Records shown
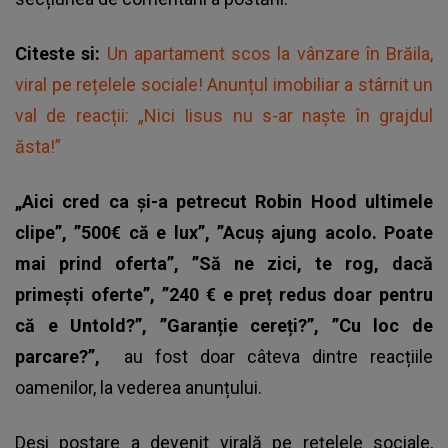
Citeste si:
Un apartament scos la vânzare în Brăila,
viral pe rețelele sociale! Anunțul imobiliar a stârnit un
val de reacții: „Nici Iisus nu s-ar naște în grajdul
ăsta!”
„Aici cred ca și-a petrecut Robin Hood ultimele
clipe”, ”500€ că e lux”, ”Acuș ajung acolo. Poate
mai prind oferta”, ”Să ne zici, te rog, dacă
primești oferte”, ”240 € e preț redus doar pentru
că e Untold?”, ”Garanție cereți?”, ”Cu loc de
parcare?”,
au fost doar câteva dintre reacțiile
oamenilor, la vederea anunțului.
Deși postare a devenit virală pe rețelele sociale,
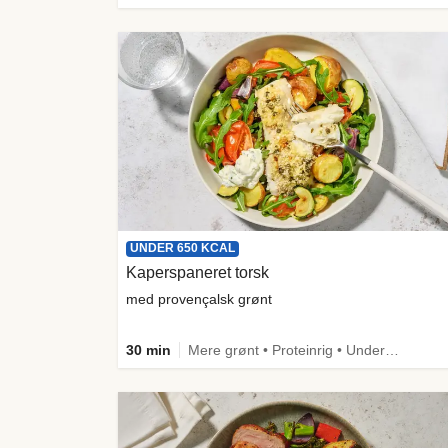
UNDER 650 KCAL
Kaperspaneret torsk
med provençalsk grønt
30 min
Mere grønt • Proteinrig • Under 650 kcal • Kilde til fiber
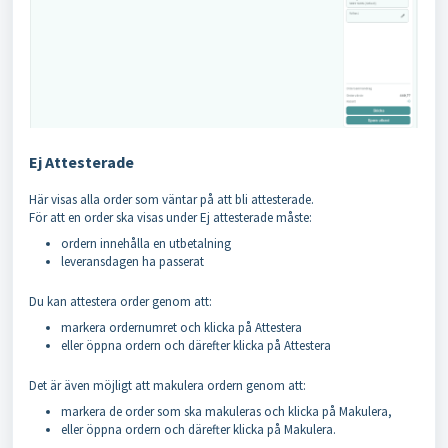
Ej Attesterade
Här visas alla order som väntar på att bli attesterade.
För att en order ska visas under Ej attesterade måste:
ordern innehålla en utbetalning
leveransdagen ha passerat
Du kan attestera order genom att:
markera ordernumret och klicka på Attestera
eller öppna ordern och därefter klicka på Attestera
Det är även möjligt att makulera ordern genom att:
markera de order som ska makuleras och klicka på Makulera,
eller öppna ordern och därefter klicka på Makulera.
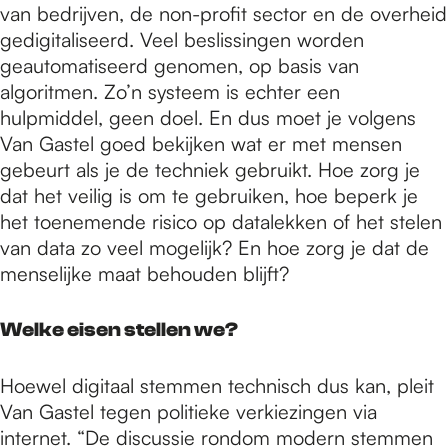
van bedrijven, de non-profit sector en de overheid
gedigitaliseerd. Veel beslissingen worden
geautomatiseerd genomen, op basis van
algoritmen. Zo’n systeem is echter een
hulpmiddel, geen doel. En dus moet je volgens
Van Gastel goed bekijken wat er met mensen
gebeurt als je de techniek gebruikt. Hoe zorg je
dat het veilig is om te gebruiken, hoe beperk je
het toenemende risico op datalekken of het stelen
van data zo veel mogelijk? En hoe zorg je dat de
menselijke maat behouden blijft?
Welke eisen stellen we?
Hoewel digitaal stemmen technisch dus kan, pleit
Van Gastel tegen politieke verkiezingen via
internet. “De discussie rondom modern stemmen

Task to complete
Output the lines from the one with "het toenemende risico" to the final line of the entries above, exactly as they stand, please, and nothing else.

Answer below
het toenemende risico op datalekken of het stelen
van data zo veel mogelijk? En hoe zorg je dat de
menselijke maat behouden blijft?
Welke eisen stellen we?
Hoewel digitaal stemmen technisch dus kan, pleit
Van Gastel tegen politieke verkiezingen via
internet. “De discussie rondom modern stemmen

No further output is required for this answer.